Europa e sovranismo dopo questa lunga stagione elettorale

L’altro meccanismo – psicologico – che si innesca è quello dell’inquietudine e della paura. Anche se noi, in quanto individui e gruppi in situazione, puntiamo a conservare la tranquilla stabilità del nostro mondo, è esattamente questo mondo che sta velocemente cambiando.

Gli adulti invecchiano, i ragazzi mancano. Quelli nuovi arrivano in barcone, quando ce la fanno, dotati di altre culture, abitudini, religioni diverse e spesso ostili. Le nostre chiese si svuotano, i tetti cadono a pezzi. Stiamo perdendo il controllo del nostro presente e del nostro futuro.

Il sovranismo “bianco” non è un’invenzione della politica, è la reazione socio-culturale alla perdita di sovranità sulla propria vita quotidiana. Ci sono classi sociali e intellettuali che hanno la corrente a favore – e sono una minoranza. Ci sono classi e gruppi e individui che restano indietro – e sfiorano la maggioranza. Se la politica non riesce a far intravedere speranze, nessuna meraviglia che appaiano all’orizzonte venditori di almanacchi e di illusioni, che, in cambio di voti e di potere, annunciano nuovi paradisi terrestri di sovranità nazionale e di pace universale, purché restiamo tranquillamente al caldo delle nostre comunità locali, dentro i nostri confini nazionali e custodiamo le nostre tradizioni.

I periodi di transizione sono più difficili

Perciò tentare di cavarsela solo con l’antica dialettica antifascismo-fascismo non porterà lontano. I periodi di transizione sono storicamente i più difficili da governare, ma anche i più fecondi di novità. La transizione ci riconsegna un nuovo lancio dei dadi, che qualcuno aveva gettato prima di noi.
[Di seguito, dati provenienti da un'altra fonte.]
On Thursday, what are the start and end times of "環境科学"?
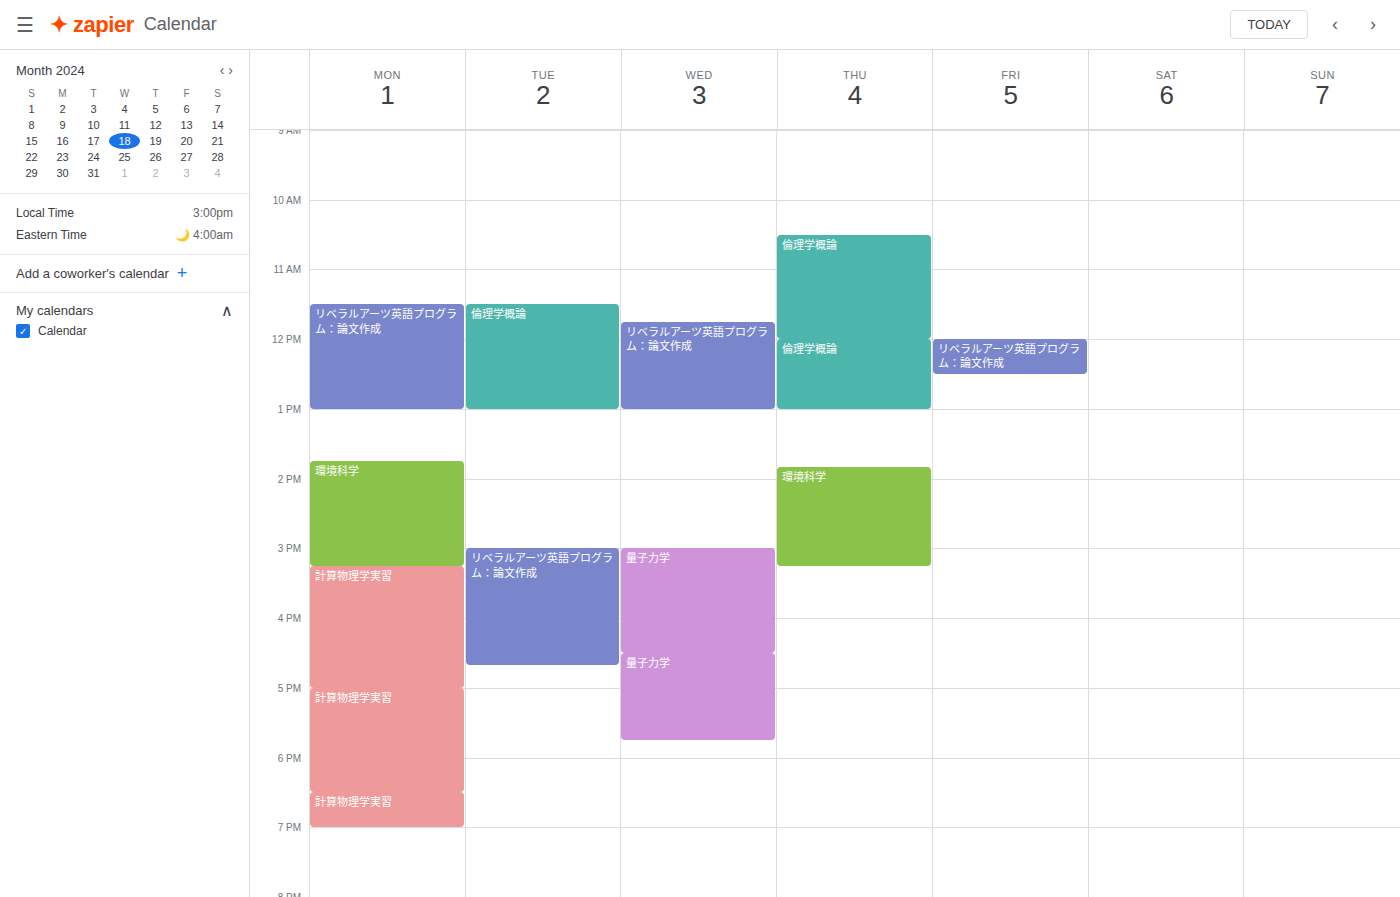
1:50 PM to 3:15 PM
La transizione: esige la messa al bando di approcci fondamentalisti rispetto a questioni quali la transizione energetica, la crisi climatica, il fenomeno dell’immigrazione, l’avvento dell’Intelligenza artificiale, il disordine geopolitico mondiale… Non è più il tempo degli slogan semplificatori.
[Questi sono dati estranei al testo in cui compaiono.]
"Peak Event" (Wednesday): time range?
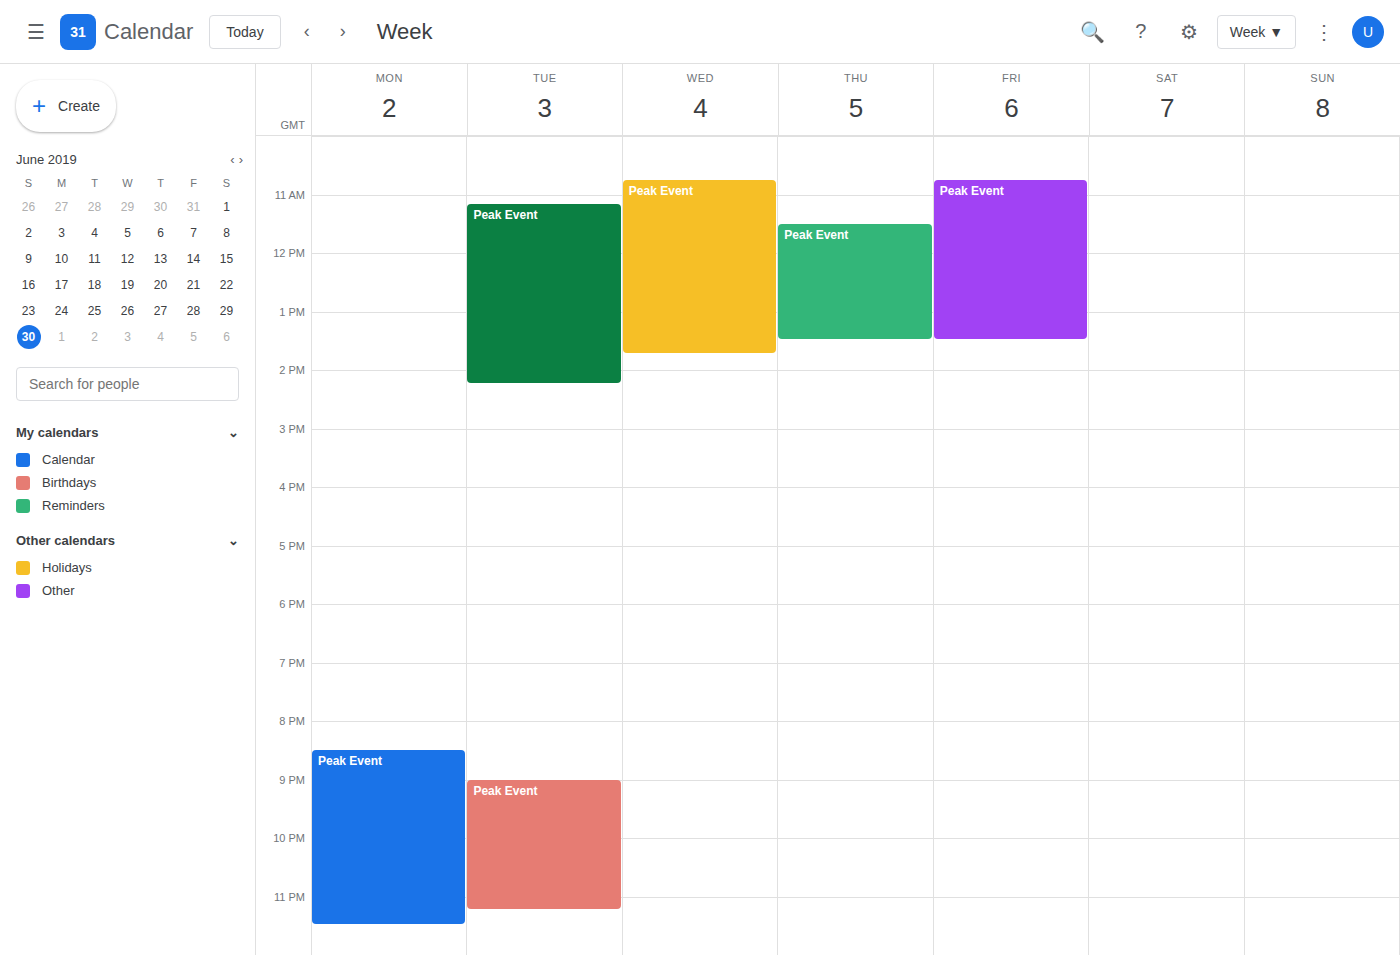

Se la politica dà voce solo a chi corre, quelli che restano indietro a chi si affideranno? E poiché “politica” coincide, almeno in Europa, con “democrazia” e “statualità nazionale”, il rischio già evidente è che i settori fuori dalla ZTL si rifugino nell’antipolitica e nell’anti-democrazia.  Ha incominciato ad accadere già dal 2008. È ora di apprendere un’altra lezione.